— Start DATA SUPPLIED —
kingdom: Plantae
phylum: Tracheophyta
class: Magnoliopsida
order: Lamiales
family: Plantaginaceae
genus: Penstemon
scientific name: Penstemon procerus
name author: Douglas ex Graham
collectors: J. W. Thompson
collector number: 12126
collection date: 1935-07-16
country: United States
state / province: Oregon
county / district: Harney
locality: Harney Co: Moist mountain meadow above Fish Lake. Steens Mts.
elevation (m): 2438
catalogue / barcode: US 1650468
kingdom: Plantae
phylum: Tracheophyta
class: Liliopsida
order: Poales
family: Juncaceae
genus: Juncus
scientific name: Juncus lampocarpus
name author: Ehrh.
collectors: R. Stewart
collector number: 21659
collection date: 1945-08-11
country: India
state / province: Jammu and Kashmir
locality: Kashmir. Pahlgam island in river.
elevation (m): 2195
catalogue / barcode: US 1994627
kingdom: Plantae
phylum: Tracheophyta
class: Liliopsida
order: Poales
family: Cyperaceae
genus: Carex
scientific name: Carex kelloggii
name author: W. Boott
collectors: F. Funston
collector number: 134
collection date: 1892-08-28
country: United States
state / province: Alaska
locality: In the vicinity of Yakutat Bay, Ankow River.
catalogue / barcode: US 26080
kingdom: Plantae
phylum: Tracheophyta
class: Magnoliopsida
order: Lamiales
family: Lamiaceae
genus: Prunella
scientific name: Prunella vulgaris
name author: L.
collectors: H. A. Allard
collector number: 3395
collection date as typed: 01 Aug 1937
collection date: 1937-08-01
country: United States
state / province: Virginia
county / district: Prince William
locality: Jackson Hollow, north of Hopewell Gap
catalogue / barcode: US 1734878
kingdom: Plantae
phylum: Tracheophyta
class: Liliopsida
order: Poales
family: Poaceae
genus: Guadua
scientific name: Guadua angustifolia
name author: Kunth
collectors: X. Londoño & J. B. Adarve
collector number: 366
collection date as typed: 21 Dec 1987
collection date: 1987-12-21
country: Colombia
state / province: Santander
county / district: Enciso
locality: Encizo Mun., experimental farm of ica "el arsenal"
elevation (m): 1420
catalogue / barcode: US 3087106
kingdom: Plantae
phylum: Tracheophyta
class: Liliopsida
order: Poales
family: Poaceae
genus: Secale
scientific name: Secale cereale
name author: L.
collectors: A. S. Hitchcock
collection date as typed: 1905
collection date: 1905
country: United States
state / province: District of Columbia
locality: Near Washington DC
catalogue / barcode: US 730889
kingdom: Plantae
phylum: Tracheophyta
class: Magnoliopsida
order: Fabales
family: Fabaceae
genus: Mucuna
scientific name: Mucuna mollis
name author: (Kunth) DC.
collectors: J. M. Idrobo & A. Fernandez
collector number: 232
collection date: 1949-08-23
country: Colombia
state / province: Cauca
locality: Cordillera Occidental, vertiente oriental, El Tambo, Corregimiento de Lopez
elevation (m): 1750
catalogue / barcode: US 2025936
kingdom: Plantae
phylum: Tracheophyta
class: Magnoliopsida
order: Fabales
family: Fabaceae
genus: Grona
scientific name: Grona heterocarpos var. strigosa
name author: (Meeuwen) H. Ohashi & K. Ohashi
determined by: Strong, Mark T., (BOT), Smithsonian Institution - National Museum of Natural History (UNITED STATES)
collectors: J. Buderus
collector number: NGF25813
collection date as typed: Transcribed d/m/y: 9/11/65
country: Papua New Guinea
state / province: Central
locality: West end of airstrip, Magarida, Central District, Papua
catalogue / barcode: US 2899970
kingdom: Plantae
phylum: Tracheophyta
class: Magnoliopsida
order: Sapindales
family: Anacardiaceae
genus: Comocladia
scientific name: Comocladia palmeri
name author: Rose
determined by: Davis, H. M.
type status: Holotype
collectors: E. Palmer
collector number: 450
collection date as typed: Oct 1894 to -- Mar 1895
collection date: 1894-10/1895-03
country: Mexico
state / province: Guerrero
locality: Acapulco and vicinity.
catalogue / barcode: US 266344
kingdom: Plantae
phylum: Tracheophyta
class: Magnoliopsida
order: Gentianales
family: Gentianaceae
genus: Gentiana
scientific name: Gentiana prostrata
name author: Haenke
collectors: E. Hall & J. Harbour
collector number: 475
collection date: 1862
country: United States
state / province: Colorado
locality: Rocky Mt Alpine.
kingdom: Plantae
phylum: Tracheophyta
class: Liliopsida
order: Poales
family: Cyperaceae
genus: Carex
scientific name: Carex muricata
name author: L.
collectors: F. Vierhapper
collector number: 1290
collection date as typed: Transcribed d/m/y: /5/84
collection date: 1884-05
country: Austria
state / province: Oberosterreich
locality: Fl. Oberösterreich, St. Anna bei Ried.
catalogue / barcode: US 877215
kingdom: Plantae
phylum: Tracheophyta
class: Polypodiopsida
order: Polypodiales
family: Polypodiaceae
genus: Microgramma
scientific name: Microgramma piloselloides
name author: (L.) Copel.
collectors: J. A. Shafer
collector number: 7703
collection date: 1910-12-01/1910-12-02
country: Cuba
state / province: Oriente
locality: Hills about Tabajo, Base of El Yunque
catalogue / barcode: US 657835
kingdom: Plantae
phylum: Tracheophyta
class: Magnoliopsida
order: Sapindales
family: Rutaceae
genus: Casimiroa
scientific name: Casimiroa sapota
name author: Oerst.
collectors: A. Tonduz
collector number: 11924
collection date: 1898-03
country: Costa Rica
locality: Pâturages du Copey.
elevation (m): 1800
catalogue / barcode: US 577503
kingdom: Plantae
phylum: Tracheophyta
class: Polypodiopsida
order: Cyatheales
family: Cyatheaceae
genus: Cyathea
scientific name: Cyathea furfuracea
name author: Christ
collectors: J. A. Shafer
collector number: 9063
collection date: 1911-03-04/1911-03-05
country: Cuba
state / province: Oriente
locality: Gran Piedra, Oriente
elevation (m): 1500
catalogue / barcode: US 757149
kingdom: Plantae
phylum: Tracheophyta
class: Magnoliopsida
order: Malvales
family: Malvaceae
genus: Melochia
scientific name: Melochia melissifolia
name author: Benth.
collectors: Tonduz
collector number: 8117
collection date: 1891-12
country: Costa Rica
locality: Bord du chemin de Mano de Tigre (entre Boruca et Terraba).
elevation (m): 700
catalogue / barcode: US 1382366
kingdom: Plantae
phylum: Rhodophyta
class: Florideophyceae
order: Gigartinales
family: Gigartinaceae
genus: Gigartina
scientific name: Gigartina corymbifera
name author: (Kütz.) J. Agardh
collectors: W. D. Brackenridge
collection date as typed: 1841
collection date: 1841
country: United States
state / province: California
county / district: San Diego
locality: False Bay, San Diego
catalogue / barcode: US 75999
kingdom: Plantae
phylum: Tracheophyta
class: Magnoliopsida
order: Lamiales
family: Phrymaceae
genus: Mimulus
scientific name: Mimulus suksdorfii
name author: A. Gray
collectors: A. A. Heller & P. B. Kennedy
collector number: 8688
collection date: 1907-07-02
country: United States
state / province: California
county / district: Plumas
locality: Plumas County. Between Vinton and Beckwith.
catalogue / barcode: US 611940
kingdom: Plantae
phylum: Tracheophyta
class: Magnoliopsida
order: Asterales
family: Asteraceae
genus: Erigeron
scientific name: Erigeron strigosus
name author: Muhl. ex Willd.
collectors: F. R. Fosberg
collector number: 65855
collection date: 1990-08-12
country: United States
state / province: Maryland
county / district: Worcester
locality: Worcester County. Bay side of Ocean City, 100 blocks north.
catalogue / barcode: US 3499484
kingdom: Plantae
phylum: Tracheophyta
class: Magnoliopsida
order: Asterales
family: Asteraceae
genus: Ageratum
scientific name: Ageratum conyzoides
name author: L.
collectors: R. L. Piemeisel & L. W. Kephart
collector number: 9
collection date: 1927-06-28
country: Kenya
— End DATA SUPPLIED —
▶ **THE PROBLEM**
Arrange every line of the records above as a JSON list of strings, one string per line, leaving out blank lines.

▶ **FINAL RESULT**
[
  "kingdom: Plantae",
  "phylum: Tracheophyta",
  "class: Magnoliopsida",
  "order: Lamiales",
  "family: Plantaginaceae",
  "genus: Penstemon",
  "scientific name: Penstemon procerus",
  "name author: Douglas ex Graham",
  "collectors: J. W. Thompson",
  "collector number: 12126",
  "collection date: 1935-07-16",
  "country: United States",
  "state / province: Oregon",
  "county / district: Harney",
  "locality: Harney Co: Moist mountain meadow above Fish Lake. Steens Mts.",
  "elevation (m): 2438",
  "catalogue / barcode: US 1650468",
  "kingdom: Plantae",
  "phylum: Tracheophyta",
  "class: Liliopsida",
  "order: Poales",
  "family: Juncaceae",
  "genus: Juncus",
  "scientific name: Juncus lampocarpus",
  "name author: Ehrh.",
  "collectors: R. Stewart",
  "collector number: 21659",
  "collection date: 1945-08-11",
  "country: India",
  "state / province: Jammu and Kashmir",
  "locality: Kashmir. Pahlgam island in river.",
  "elevation (m): 2195",
  "catalogue / barcode: US 1994627",
  "kingdom: Plantae",
  "phylum: Tracheophyta",
  "class: Liliopsida",
  "order: Poales",
  "family: Cyperaceae",
  "genus: Carex",
  "scientific name: Carex kelloggii",
  "name author: W. Boott",
  "collectors: F. Funston",
  "collector number: 134",
  "collection date: 1892-08-28",
  "country: United States",
  "state / province: Alaska",
  "locality: In the vicinity of Yakutat Bay, Ankow River.",
  "catalogue / barcode: US 26080",
  "kingdom: Plantae",
  "phylum: Tracheophyta",
  "class: Magnoliopsida",
  "order: Lamiales",
  "family: Lamiaceae",
  "genus: Prunella",
  "scientific name: Prunella vulgaris",
  "name author: L.",
  "collectors: H. A. Allard",
  "collector number: 3395",
  "collection date as typed: 01 Aug 1937",
  "collection date: 1937-08-01",
  "country: United States",
  "state / province: Virginia",
  "county / district: Prince William",
  "locality: Jackson Hollow, north of Hopewell Gap",
  "catalogue / barcode: US 1734878",
  "kingdom: Plantae",
  "phylum: Tracheophyta",
  "class: Liliopsida",
  "order: Poales",
  "family: Poaceae",
  "genus: Guadua",
  "scientific name: Guadua angustifolia",
  "name author: Kunth",
  "collectors: X. Londoño & J. B. Adarve",
  "collector number: 366",
  "collection date as typed: 21 Dec 1987",
  "collection date: 1987-12-21",
  "country: Colombia",
  "state / province: Santander",
  "county / district: Enciso",
  "locality: Encizo Mun., experimental farm of ica \"el arsenal\"",
  "elevation (m): 1420",
  "catalogue / barcode: US 3087106",
  "kingdom: Plantae",
  "phylum: Tracheophyta",
  "class: Liliopsida",
  "order: Poales",
  "family: Poaceae",
  "genus: Secale",
  "scientific name: Secale cereale",
  "name author: L.",
  "collectors: A. S. Hitchcock",
  "collection date as typed: 1905",
  "collection date: 1905",
  "country: United States",
  "state / province: District of Columbia",
  "locality: Near Washington DC",
  "catalogue / barcode: US 730889",
  "kingdom: Plantae",
  "phylum: Tracheophyta",
  "class: Magnoliopsida",
  "order: Fabales",
  "family: Fabaceae",
  "genus: Mucuna",
  "scientific name: Mucuna mollis",
  "name author: (Kunth) DC.",
  "collectors: J. M. Idrobo & A. Fernandez",
  "collector number: 232",
  "collection date: 1949-08-23",
  "country: Colombia",
  "state / province: Cauca",
  "locality: Cordillera Occidental, vertiente oriental, El Tambo, Corregimiento de Lopez",
  "elevation (m): 1750",
  "catalogue / barcode: US 2025936",
  "kingdom: Plantae",
  "phylum: Tracheophyta",
  "class: Magnoliopsida",
  "order: Fabales",
  "family: Fabaceae",
  "genus: Grona",
  "scientific name: Grona heterocarpos var. strigosa",
  "name author: (Meeuwen) H. Ohashi & K. Ohashi",
  "determined by: Strong, Mark T., (BOT), Smithsonian Institution - National Museum of Natural History (UNITED STATES)",
  "collectors: J. Buderus",
  "collector number: NGF25813",
  "collection date as typed: Transcribed d/m/y: 9/11/65",
  "country: Papua New Guinea",
  "state / province: Central",
  "locality: West end of airstrip, Magarida, Central District, Papua",
  "catalogue / barcode: US 2899970",
  "kingdom: Plantae",
  "phylum: Tracheophyta",
  "class: Magnoliopsida",
  "order: Sapindales",
  "family: Anacardiaceae",
  "genus: Comocladia",
  "scientific name: Comocladia palmeri",
  "name author: Rose",
  "determined by: Davis, H. M.",
  "type status: Holotype",
  "collectors: E. Palmer",
  "collector number: 450",
  "collection date as typed: Oct 1894 to -- Mar 1895",
  "collection date: 1894-10/1895-03",
  "country: Mexico",
  "state / province: Guerrero",
  "locality: Acapulco and vicinity.",
  "catalogue / barcode: US 266344",
  "kingdom: Plantae",
  "phylum: Tracheophyta",
  "class: Magnoliopsida",
  "order: Gentianales",
  "family: Gentianaceae",
  "genus: Gentiana",
  "scientific name: Gentiana prostrata",
  "name author: Haenke",
  "collectors: E. Hall & J. Harbour",
  "collector number: 475",
  "collection date: 1862",
  "country: United States",
  "state / province: Colorado",
  "locality: Rocky Mt Alpine.",
  "kingdom: Plantae",
  "phylum: Tracheophyta",
  "class: Liliopsida",
  "order: Poales",
  "family: Cyperaceae",
  "genus: Carex",
  "scientific name: Carex muricata",
  "name author: L.",
  "collectors: F. Vierhapper",
  "collector number: 1290",
  "collection date as typed: Transcribed d/m/y: /5/84",
  "collection date: 1884-05",
  "country: Austria",
  "state / province: Oberosterreich",
  "locality: Fl. Oberösterreich, St. Anna bei Ried.",
  "catalogue / barcode: US 877215",
  "kingdom: Plantae",
  "phylum: Tracheophyta",
  "class: Polypodiopsida",
  "order: Polypodiales",
  "family: Polypodiaceae",
  "genus: Microgramma",
  "scientific name: Microgramma piloselloides",
  "name author: (L.) Copel.",
  "collectors: J. A. Shafer",
  "collector number: 7703",
  "collection date: 1910-12-01/1910-12-02",
  "country: Cuba",
  "state / province: Oriente",
  "locality: Hills about Tabajo, Base of El Yunque",
  "catalogue / barcode: US 657835",
  "kingdom: Plantae",
  "phylum: Tracheophyta",
  "class: Magnoliopsida",
  "order: Sapindales",
  "family: Rutaceae",
  "genus: Casimiroa",
  "scientific name: Casimiroa sapota",
  "name author: Oerst.",
  "collectors: A. Tonduz",
  "collector number: 11924",
  "collection date: 1898-03",
  "country: Costa Rica",
  "locality: Pâturages du Copey.",
  "elevation (m): 1800",
  "catalogue / barcode: US 577503",
  "kingdom: Plantae",
  "phylum: Tracheophyta",
  "class: Polypodiopsida",
  "order: Cyatheales",
  "family: Cyatheaceae",
  "genus: Cyathea",
  "scientific name: Cyathea furfuracea",
  "name author: Christ",
  "collectors: J. A. Shafer",
  "collector number: 9063",
  "collection date: 1911-03-04/1911-03-05",
  "country: Cuba",
  "state / province: Oriente",
  "locality: Gran Piedra, Oriente",
  "elevation (m): 1500",
  "catalogue / barcode: US 757149",
  "kingdom: Plantae",
  "phylum: Tracheophyta",
  "class: Magnoliopsida",
  "order: Malvales",
  "family: Malvaceae",
  "genus: Melochia",
  "scientific name: Melochia melissifolia",
  "name author: Benth.",
  "collectors: Tonduz",
  "collector number: 8117",
  "collection date: 1891-12",
  "country: Costa Rica",
  "locality: Bord du chemin de Mano de Tigre (entre Boruca et Terraba).",
  "elevation (m): 700",
  "catalogue / barcode: US 1382366",
  "kingdom: Plantae",
  "phylum: Rhodophyta",
  "class: Florideophyceae",
  "order: Gigartinales",
  "family: Gigartinaceae",
  "genus: Gigartina",
  "scientific name: Gigartina corymbifera",
  "name author: (Kütz.) J. Agardh",
  "collectors: W. D. Brackenridge",
  "collection date as typed: 1841",
  "collection date: 1841",
  "country: United States",
  "state / province: California",
  "county / district: San Diego",
  "locality: False Bay, San Diego",
  "catalogue / barcode: US 75999",
  "kingdom: Plantae",
  "phylum: Tracheophyta",
  "class: Magnoliopsida",
  "order: Lamiales",
  "family: Phrymaceae",
  "genus: Mimulus",
  "scientific name: Mimulus suksdorfii",
  "name author: A. Gray",
  "collectors: A. A. Heller & P. B. Kennedy",
  "collector number: 8688",
  "collection date: 1907-07-02",
  "country: United States",
  "state / province: California",
  "county / district: Plumas",
  "locality: Plumas County. Between Vinton and Beckwith.",
  "catalogue / barcode: US 611940",
  "kingdom: Plantae",
  "phylum: Tracheophyta",
  "class: Magnoliopsida",
  "order: Asterales",
  "family: Asteraceae",
  "genus: Erigeron",
  "scientific name: Erigeron strigosus",
  "name author: Muhl. ex Willd.",
  "collectors: F. R. Fosberg",
  "collector number: 65855",
  "collection date: 1990-08-12",
  "country: United States",
  "state / province: Maryland",
  "county / district: Worcester",
  "locality: Worcester County. Bay side of Ocean City, 100 blocks north.",
  "catalogue / barcode: US 3499484",
  "kingdom: Plantae",
  "phylum: Tracheophyta",
  "class: Magnoliopsida",
  "order: Asterales",
  "family: Asteraceae",
  "genus: Ageratum",
  "scientific name: Ageratum conyzoides",
  "name author: L.",
  "collectors: R. L. Piemeisel & L. W. Kephart",
  "collector number: 9",
  "collection date: 1927-06-28",
  "country: Kenya"
]